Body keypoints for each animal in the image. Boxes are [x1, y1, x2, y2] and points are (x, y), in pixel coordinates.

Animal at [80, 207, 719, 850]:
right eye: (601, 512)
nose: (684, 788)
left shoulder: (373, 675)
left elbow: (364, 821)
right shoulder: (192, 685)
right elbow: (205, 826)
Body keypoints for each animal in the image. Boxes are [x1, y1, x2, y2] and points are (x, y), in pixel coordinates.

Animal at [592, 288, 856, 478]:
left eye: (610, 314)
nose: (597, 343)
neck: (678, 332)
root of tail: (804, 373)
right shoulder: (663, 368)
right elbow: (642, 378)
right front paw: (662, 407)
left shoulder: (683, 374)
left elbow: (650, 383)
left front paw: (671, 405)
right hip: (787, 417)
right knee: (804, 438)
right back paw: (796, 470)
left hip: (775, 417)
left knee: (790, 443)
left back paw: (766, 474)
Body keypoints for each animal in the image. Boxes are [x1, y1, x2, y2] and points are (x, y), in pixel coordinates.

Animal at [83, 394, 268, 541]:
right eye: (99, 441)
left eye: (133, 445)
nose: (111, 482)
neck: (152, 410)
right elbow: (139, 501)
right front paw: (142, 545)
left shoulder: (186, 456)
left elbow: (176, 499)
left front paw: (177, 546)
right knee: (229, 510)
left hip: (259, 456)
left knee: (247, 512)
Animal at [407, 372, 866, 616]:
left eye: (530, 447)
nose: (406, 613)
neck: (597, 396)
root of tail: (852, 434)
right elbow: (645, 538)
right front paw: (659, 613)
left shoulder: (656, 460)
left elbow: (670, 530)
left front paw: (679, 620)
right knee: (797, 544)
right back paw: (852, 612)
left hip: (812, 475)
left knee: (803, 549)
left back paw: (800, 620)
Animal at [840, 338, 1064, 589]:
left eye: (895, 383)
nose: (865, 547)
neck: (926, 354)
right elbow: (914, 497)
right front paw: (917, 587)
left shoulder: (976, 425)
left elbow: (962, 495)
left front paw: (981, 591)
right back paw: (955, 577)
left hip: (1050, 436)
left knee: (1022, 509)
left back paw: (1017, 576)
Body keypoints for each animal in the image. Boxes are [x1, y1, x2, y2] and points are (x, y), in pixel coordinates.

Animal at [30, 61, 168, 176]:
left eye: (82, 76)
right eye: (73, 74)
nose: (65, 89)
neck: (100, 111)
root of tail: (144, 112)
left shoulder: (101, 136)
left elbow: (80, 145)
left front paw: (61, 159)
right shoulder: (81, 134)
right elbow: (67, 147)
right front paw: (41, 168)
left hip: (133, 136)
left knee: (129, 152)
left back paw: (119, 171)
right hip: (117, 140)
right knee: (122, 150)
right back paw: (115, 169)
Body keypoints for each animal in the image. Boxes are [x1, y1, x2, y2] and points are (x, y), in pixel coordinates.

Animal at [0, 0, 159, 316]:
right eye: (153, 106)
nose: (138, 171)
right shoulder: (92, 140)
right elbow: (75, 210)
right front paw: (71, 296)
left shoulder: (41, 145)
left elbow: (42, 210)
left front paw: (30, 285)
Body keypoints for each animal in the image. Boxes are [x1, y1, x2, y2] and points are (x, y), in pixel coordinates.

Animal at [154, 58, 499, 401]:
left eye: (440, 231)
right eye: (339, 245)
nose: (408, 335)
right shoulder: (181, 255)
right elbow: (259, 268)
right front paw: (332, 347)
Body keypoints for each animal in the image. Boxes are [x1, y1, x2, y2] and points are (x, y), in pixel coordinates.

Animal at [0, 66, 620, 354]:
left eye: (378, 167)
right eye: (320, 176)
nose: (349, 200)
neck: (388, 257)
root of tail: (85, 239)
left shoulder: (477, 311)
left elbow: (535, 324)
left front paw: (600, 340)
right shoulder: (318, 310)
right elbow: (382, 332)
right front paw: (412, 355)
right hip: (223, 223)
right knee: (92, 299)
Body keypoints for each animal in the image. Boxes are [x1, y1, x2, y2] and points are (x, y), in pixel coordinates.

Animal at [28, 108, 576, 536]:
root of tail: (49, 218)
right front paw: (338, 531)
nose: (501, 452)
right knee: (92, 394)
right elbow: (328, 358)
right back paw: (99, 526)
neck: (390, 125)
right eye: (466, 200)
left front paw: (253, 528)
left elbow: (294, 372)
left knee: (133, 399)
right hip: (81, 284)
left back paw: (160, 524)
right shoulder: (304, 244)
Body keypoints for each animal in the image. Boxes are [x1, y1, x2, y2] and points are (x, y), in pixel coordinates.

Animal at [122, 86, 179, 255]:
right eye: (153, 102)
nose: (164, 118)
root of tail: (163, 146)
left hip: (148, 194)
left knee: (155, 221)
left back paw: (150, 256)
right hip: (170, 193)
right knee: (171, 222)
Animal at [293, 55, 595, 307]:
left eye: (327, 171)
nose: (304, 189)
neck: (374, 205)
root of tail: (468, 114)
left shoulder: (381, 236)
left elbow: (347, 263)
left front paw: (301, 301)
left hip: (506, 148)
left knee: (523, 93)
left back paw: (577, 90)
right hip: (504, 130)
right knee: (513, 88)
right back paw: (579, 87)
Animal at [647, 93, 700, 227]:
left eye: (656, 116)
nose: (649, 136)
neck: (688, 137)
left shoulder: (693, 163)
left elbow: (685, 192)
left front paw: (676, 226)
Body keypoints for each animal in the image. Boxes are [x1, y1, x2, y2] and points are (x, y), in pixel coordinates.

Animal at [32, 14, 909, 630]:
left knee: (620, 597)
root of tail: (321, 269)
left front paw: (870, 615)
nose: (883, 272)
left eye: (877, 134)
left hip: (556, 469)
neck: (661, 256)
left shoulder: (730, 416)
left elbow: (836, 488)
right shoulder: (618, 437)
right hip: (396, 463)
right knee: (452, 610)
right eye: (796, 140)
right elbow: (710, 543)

----

Exercise objective >>
There is a line with "right shoulder: (663, 368)" and a line with "left knee: (1022, 509)" above. Copy exactly those two lines and all lines between them, with nothing else.

Response area >>
right shoulder: (663, 368)
right elbow: (642, 378)
right front paw: (662, 407)
left shoulder: (683, 374)
left elbow: (650, 383)
left front paw: (671, 405)
right hip: (787, 417)
right knee: (804, 438)
right back paw: (796, 470)
left hip: (775, 417)
left knee: (790, 443)
left back paw: (766, 474)
Body keypoints for each animal in the image. Boxes are [x1, y1, x2, y2] and points are (x, y), in pixel coordinates.

Animal at [83, 394, 268, 541]:
right eye: (99, 441)
left eye: (133, 445)
nose: (111, 482)
neck: (152, 410)
right elbow: (139, 501)
right front paw: (142, 545)
left shoulder: (186, 456)
left elbow: (176, 499)
left front paw: (177, 546)
right knee: (229, 510)
left hip: (259, 456)
left knee: (247, 512)
Animal at [407, 372, 866, 616]:
left eye: (530, 447)
nose: (406, 613)
neck: (597, 396)
root of tail: (852, 434)
right elbow: (645, 538)
right front paw: (659, 613)
left shoulder: (656, 460)
left elbow: (670, 530)
left front paw: (679, 620)
right knee: (797, 544)
right back paw: (852, 612)
left hip: (812, 475)
left knee: (803, 549)
left back paw: (800, 620)
Animal at [840, 338, 1064, 589]:
left eye: (895, 383)
nose: (865, 547)
neck: (926, 354)
right elbow: (914, 497)
right front paw: (917, 587)
left shoulder: (976, 425)
left elbow: (962, 495)
left front paw: (981, 591)
right back paw: (955, 577)
left hip: (1050, 436)
left knee: (1022, 509)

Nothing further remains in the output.